Both UFH and LMWH are associated with HIT, defined as an immune mediated reaction to heparins. HIT can occur in 2%-3% of patients treated with UFH and approximately 1% of patients treated with LMWH.42 HIT will result in a paradoxical increased risk for venous and arterial thrombosis and this risk lasts approximately for 100 days following initial reaction. Therefore, patients with a history of HIT should not receive either LMWH or UFH with subsequent VTE.42, 83 Treatment for anticoagulation in individuals with HIT involves using Fondaparinux or other thrombin specific inhibitors such as Lepirudin or Argatroban (Refer to Table 10 for more information on HIT).
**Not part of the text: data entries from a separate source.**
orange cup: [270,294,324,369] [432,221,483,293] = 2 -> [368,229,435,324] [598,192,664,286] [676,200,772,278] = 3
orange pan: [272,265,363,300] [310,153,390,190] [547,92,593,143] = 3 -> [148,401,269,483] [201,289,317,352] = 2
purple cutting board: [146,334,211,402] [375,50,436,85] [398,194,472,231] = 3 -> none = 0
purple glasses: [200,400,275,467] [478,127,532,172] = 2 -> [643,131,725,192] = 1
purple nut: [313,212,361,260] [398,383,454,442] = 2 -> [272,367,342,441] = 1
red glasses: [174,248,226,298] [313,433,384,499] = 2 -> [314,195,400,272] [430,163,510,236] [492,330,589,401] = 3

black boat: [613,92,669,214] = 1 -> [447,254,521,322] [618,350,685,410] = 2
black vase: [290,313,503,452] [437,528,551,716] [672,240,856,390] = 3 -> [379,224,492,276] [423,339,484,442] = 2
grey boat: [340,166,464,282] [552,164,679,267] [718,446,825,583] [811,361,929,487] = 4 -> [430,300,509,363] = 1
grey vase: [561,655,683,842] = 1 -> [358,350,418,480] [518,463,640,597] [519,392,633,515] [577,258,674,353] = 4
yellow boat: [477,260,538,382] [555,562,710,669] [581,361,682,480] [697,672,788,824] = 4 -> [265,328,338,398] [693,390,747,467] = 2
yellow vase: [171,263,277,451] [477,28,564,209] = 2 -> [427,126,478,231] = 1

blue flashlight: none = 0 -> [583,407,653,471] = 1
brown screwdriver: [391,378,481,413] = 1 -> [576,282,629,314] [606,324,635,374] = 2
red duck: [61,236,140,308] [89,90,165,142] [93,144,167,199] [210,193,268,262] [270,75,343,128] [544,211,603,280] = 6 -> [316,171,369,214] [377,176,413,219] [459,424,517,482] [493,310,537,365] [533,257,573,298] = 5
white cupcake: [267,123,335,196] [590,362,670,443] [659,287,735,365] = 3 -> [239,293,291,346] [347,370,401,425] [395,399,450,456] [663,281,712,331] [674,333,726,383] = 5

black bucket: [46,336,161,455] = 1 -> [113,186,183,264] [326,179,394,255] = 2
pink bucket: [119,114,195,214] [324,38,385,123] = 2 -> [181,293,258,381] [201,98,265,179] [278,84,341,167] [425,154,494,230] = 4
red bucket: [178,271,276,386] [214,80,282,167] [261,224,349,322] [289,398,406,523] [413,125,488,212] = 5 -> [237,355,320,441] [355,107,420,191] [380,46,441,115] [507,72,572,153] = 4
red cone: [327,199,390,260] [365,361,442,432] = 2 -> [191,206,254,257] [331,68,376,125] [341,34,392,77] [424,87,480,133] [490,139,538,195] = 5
Mobility decisions with an individual receiving Coumadin are based upon the initial anticoagulant and not Coumadin. Concern regarding exercise and out of bed activity should be raised for elevated INRs greater than 4 when patients are taking warfarin.84 If the INR is between 4.0 and 5.0, resistive exercises should be avoided, with participation in light exercise only (e.g. Ratings of Perceived Exertion or RPE equal to or less than 11) due to increased risk of bleeding.84 Ambulation should be restricted if gait is unsteady to prevent falls.84 The likelihood of bleeding rises steeply as INR increases above 5.0.85-87 If INR is greater than 5.0, discussion should be held with the referring physician regarding patient safety. When the INR is greater than 6.0, the medical team should consider bed rest until the INR is corrected.84, 85 In most cases, INRs can be corrected within 2 days.84 When reversal of anticoagulation is needed for surgery and the patient is taking Coumadin, fresh frozen plasma is the choice to replace the anticoagulation.85



New oral anticoagulant drugs (direct thrombin inhibitors and direct factor Xa inhibitors) are growing in popularity due to their ease of use (no laboratory monitoring, no adverse dietary or other drug interactions) and their rapid time to peak therapeutic levels. In addition, there appears to be less risk of cerebral hemorrhage as occurs in vitamin K antagonists.85 Rivaroxaban (Xarelto), dabigitran (Pradaxa) and apixaban (Eliquis) are the three new oral anticoagulant drugs in use at this time (Refer to Table 9 for dosage, method of delivery and peak therapeutic level time frames). The new oral anticoagulant drugs are recommended by the American Association of Orthopedic Surgeons (AAOS) for hip and knee arthroplasty, but have not been tested or recommended for individuals who have cancer, are undergoing treatment for cancer, or who are pregnant.88 There are concerns regarding reversal of anticoagulation with these medications. However, reconstructed recombinant factor Xa or activated charcoal have both been proposed as antidotes.88, 89 The time for reversal is the amount of time to eliminate the drug from the body which is based on their half- life, usually within 12-24 hours. With all anticoagulants there is a risk of bleeding. Therefore, in addition to the risk of venous thromboembolism, physical therapists should be aware of and assess for risk of bleeding in all patients (Refer to Table 11 for factors associated with high risk of bleeding).